Please find attached pdf, which have ‘image text’ within the red box at the top of the pdf. I have to read the text from the red box in the attached pdf but that part is image.

Is it possible using aspose dll if so please send the trial dll to me and sample code, if its works we will purchase your product.

Reply me as soon as possible. Very urgent.

Contact

Reach me @ vinoth.j@changepond.com

Thanks,
Vino.Jv

tilal.ahmad · September 21, 2015, 12:52am

Hi Vino,

Thanks for your inquiry. You may accomplish your requirements in two steps:

Create a searchable PDF document from an image using Aspose.Pdf with the collaboration of some other OCR application supporting HOCR standards.
Later extract text from a specified PDF page region using Aspose.Pdf.

For converting an image to a searchable PDF document, you can use free Google Tesseract OCR for the purpose. First, convert your image to a PDF, and later convert it into a searchable PDF document as described below. Please install Google Tesseract OCR on your computer from http://code.google.com/p/tesseract-ocr/downloads/list and after that you will have the tesseract.exe console application. Below you can see a usage example.

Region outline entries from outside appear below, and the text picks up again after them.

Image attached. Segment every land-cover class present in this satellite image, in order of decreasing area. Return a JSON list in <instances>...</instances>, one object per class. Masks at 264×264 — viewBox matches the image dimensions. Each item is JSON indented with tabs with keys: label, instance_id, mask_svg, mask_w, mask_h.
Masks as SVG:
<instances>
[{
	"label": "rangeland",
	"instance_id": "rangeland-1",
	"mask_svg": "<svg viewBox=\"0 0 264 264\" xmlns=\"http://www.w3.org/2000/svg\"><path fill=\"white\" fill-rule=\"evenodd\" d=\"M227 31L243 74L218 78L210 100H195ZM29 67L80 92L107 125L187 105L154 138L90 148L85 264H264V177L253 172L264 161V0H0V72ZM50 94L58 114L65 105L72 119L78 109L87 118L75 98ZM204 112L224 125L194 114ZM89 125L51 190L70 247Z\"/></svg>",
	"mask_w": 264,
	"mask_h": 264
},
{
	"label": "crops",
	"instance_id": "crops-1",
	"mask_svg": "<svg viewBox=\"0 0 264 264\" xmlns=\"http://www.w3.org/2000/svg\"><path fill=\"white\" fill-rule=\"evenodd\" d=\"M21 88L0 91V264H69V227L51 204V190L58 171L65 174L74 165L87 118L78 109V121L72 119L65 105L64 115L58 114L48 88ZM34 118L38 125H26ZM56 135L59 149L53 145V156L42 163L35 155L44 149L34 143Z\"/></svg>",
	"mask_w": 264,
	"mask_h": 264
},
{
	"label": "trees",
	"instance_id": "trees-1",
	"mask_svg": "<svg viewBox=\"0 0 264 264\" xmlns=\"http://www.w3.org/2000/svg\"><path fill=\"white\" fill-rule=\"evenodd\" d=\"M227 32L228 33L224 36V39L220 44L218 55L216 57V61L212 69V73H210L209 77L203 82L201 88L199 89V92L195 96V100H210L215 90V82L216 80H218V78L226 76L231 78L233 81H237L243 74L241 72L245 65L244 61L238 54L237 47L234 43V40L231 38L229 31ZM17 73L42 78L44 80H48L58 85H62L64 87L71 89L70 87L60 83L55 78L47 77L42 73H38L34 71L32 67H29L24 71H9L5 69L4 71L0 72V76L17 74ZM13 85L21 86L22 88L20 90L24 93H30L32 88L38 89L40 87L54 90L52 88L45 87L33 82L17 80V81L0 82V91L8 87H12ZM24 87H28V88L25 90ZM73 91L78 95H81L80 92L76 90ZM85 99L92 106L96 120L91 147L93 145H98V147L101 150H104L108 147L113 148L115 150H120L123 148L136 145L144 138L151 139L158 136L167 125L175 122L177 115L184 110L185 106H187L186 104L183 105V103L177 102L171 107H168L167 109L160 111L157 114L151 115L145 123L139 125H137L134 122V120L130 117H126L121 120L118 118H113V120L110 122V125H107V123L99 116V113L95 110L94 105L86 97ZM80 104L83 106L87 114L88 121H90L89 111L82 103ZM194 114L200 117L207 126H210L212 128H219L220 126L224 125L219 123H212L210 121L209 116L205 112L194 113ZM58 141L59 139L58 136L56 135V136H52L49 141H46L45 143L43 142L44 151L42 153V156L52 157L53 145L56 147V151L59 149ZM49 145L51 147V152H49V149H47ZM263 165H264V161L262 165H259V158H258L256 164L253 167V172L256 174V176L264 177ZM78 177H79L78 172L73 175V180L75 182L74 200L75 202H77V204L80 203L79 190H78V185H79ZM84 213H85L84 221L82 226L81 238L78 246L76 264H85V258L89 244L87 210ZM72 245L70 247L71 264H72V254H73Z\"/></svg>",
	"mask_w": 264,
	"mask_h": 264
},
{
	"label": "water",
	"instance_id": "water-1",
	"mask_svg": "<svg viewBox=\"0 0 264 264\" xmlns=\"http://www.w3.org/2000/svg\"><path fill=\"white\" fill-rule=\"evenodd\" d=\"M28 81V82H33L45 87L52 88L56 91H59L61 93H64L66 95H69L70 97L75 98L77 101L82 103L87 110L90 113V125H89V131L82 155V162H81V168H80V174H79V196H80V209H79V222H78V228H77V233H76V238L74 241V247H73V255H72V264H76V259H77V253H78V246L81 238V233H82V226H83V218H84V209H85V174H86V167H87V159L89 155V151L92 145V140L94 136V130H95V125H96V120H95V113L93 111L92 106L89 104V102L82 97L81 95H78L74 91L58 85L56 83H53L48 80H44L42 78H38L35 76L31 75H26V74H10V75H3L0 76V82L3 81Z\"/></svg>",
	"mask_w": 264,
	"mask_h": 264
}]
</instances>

Moreover, I am sorry to update you that the callback method used to convert a PDF to a searchable PDF document is malfunctioning in the current Aspose.Pdf version. However, the issue has been resolved in the upcoming release i.e. 10.9.0. It will be published at the start of October 2015. We have linked your post to the released issue id (PDFNEWNET-38495), you will be notified as soon as it is published.

[C#]

private string CallBackGetHocr(System.Drawing.Image img)
{
    string dir = @"E:\Data\";
    img.Save(dir + "ocrtest.jpg");

    ProcessStartInfo info = new ProcessStartInfo(@"C:\Program Files (x86)\Tesseract-OCR\tesseract.exe");
    info.WindowStyle = ProcessWindowStyle.Hidden;
    info.Arguments = @"E:\data\ocrtest.jpg E:\data\out hocr";

    Process p = new Process();
    p.StartInfo = info;
    p.Start();
    p.WaitForExit();

    StreamReader streamReader = new StreamReader(@"E:\data\out.html");
    string text = streamReader.ReadToEnd();
    streamReader.Close();
    return text;
}

public void Main()
{
    Aspose.Pdf.License license = new Aspose.Pdf.License();
    license.SetLicense("E:/Data/AsposeLicense/asposetotal/Aspose.Total.lic");

    Document doc = new Document();
    Page page = doc.Pages.Add();
    Aspose.Pdf.Image image = new Aspose.Pdf.Image();
    image.File = "E:/Data/invoice13.jpg";
    page.Paragraphs.Add(image);

    MemoryStream ms = new MemoryStream();
    doc.Save(ms);
    doc = new Document(ms);
    doc.Convert(CallBackGetHocr);
    doc.Save("E:/Data/invoice13.jpg_output.pdf");
}

Please feel free to contact us for any further assistance.

Best Regards,

aspose.notifier · October 2, 2015, 6:32am

The issues you have found earlier (filed as PDFNEWNET-38495) have been fixed in Aspose.Pdf for .NET 10.9.0.

This message was posted using Notification2Forum from Downloads module by Aspose Notifier.